### Passage shown
'''

2/18/2019

When Does Marketing Trump Products?

As usual, I stepped into a discussion about the “importance” of marketing when I should have just ignored it all and let people believe the whackadoodle crap they want to believe, uninterrupted by reality. As usual, the marketing dweebs out-jabbered me and I’m happy to let them wander off into the woods as they usually do. At this point in my life, it no longer matters to me what happens to anyone’s business and I’m less inclined to be interested in anyone’s mission than at any other time in my life.

However, I get to have the last word (if I want to) on my own blog and here it comes.

The question from marketing is always, “How do people hear about the product you are selling if not marketing?" The answer is simple and complicated. The simple part is that word-of-mouth spreads far faster and more effectively than any advertising campaign. The complicated part is that word-of-mouth spreads bad news far faster and more effectively than any advertising campaign can ever hope to repair. From my years in quality management training, I remember a restaurant rule that went something like “It will take $50 in advertising to convince a customer to try your business, 5 seconds of lousy service to drive that customer out the door, and $5,000 in more advertising to get them to try you again.” Something like that.

My favorite example of how effectively word-of-mouth works is In-N-Out Burger vs. McDonalds and Burger King.  When my family lived in California in the 80’s, there were probably a dozen fairly substantial fast food chains. Fast food was nothing more than a commodity to 90% of those businesses. None of them did anything particularly well, so the best marketing program probably “won.” Creative accounting probably helped those chains help convince suckers to both invest in their franchise and to buy their engineered addictive “fat, salt, and sugar” concoctions. You couldn’t drive a block on any busy street without seeing an ad for McDonalds, Burger King, Burger Chef, Wendy’s, Hardies, Carl’s Jr., and/or any of those commodity food producers.

The burger joint of choice for Californians remained In-N-Out Burger and before the internet the best way to find one was to ask for directions from someone wearing one of their t-shirts. There were two In-N-Out Burger stands in Huntington Beach and Costa Mesa and neither of them bothered to do much more than keep their signs lit, marketing-wise, and their lines flowing through their drive-thrus were always long. Like Aldi’s, those lines moved fast, so it was always worth the wait to get a hamburger made from actual beef, fresh tomatoes, onions, and lettuce and fries made from actual potatoes. When an In-N-Out Burger appeared near my daughter’s home in Plano, Texas, her junk-food addicted husband immediately changed his food allegiance to actual food. No advertising required.

Likewise, the pro audio company I worked for in California couldn’t afford an actual marketing department for the first 6 years I worked for the company. When the company started out, in 1973, the founder spent all of his inheritance and some of his siblings and parents’ money promoting a company that had yet to figure out product development and manufacturing. After a brief flash-in-the-pan period of media presence, the company downsized to a half-dozen employees in a cheap business district in Costa Mesa. For the next ten years, the founder worked at learning his engineering craft, the original employees learned how to manage money, purchase parts, and develop a sales rep network. By the time I started work there, “marketing” consisted of very information-strong ads in industry magazines and a couple of sales meetings each year.

'''

### Exercise data

'''

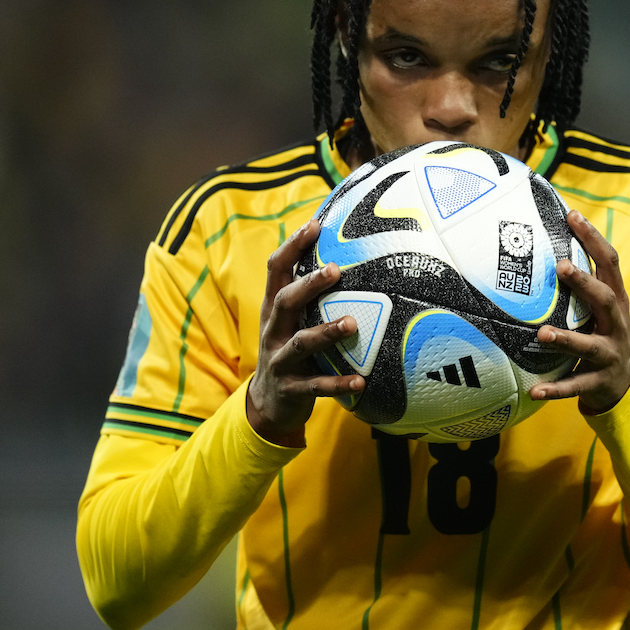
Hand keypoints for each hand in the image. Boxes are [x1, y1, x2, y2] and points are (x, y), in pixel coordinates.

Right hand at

'''

### Tasks to perform
#1 According to the blog post about marketing, in what year did the pro audio company start out?
#2 Please carry on the blog post about marketing, picking up right after its final sentence.
The material has no connection to the blog post about marketing.

### Task results
#1 1973

#2
That same year, the company released its first professional quality power amplifiers and by the end of 1983 our problems became “how can we make more of these products, service our customers, and maintain our product quality?” For the next six years, we doubled our gross sales every year, maintained a 24-26% profit margin, and led our industry in customer service and product quality.

The company’s CEO idolized Hartley Peavey and Steve Jobs and had a minor hard-on for Donald Trump. He saw himself as a similar marketing “genius” and desperately wanted to reform the company as an “ideas business” instead of a manufacturing and engineering company. In the next few years, manufacturing moved to China, product development became diffused and only somewhat focused on customer needs, marketing became a more powerful force and a larger empire in the company, and it took another decade for the gross sales to double between 1992 and 2002. It’s a privately-held company, so it’s hard to guess what the profit margins are now, but based on the gross sales, the size of the administrative staff (especially in marketing and sales), and the luxury of the new facilities and number of executive officers, I’d guess 5-8% max.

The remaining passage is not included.